Perhaps. What matters more is that I now grok them in fullness.
I just turned 40. According to one of our culture's key memes, this is
stereotypically a time when people get in tune with their universe, or a
new Corvette and a trophy wife. Some get it and keep it together. Some get
it together in fits and starts. Some don't get it together at all. And
some get it and spread it all around. A lot seems to depend on whether you
view the universe--your universe, according to quantum physics, since your
perceptions model its attributes in your mind--as welcoming or hostile.
I think Bill Withers nailed it in his lyrics to his song, "Let Us Love,"
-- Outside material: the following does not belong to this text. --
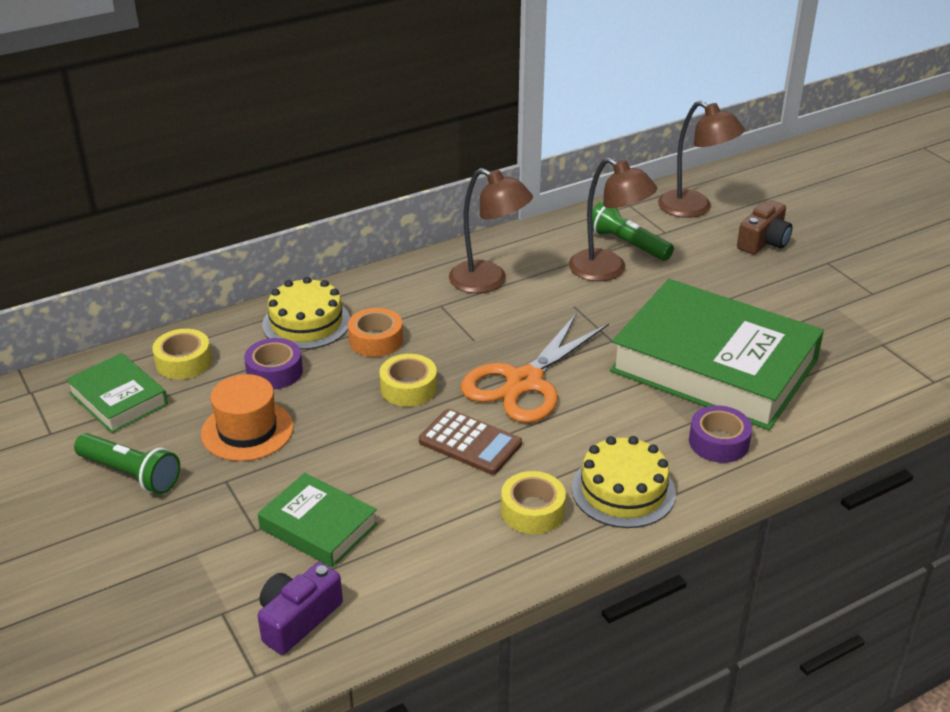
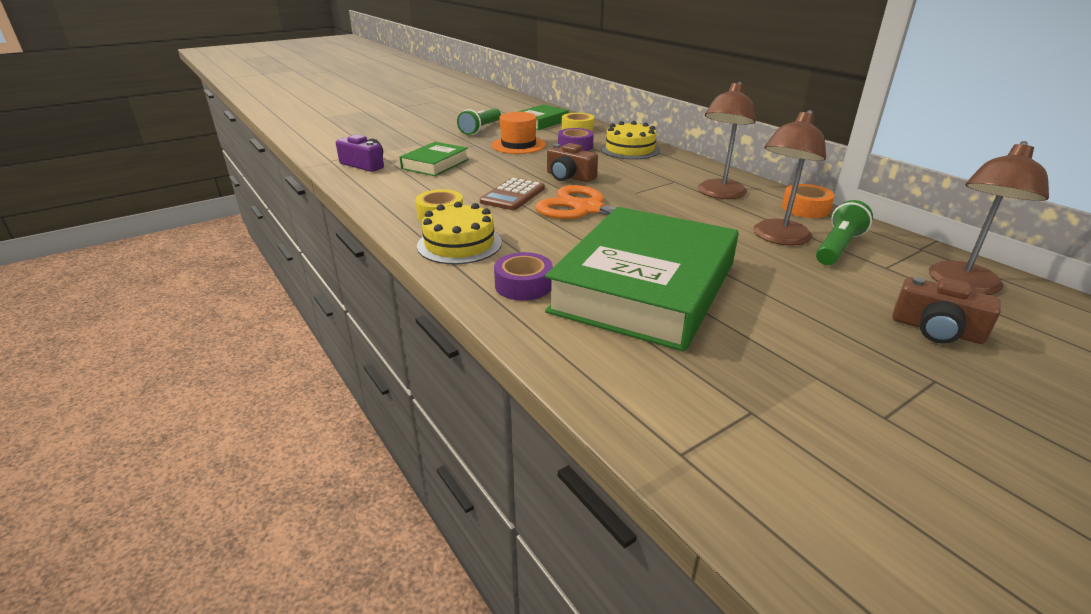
camera: 85 degrees right, 5 degrees down
(376, 340) = (620, 166): orange tape -> orange tape (805, 208)
(408, 388) = (569, 177): yellow tape -> brown camera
where he exhorts us to act as if every day is Christmas and to treat
everyone we meet accordingly. This does not exclude agnostics, atheists
and secular humanists, who tend to be more principled in this area of life
than many religious folk and without the Damoclean sword of Jehovah-1
hanging over their heads, ready to smash them like overripe coconuts for
the least little infractions.
I miss my mother and father. Some nights, I find myself aching to talk
with them, to share a new anecdote or the simmering details of an amusing
or bewildering incident. But I know they gave me what I need to be strong,
proud and happy--to not just survive, but thrive. I know that whatever
footsteps fall in my life, I will be able to deal with the consequences.
And, one day, I will be in tune with my universe and my life will become
what I want it to be. I wish the same for all my Constant Readers--all
three of you, including the one with no epidermis.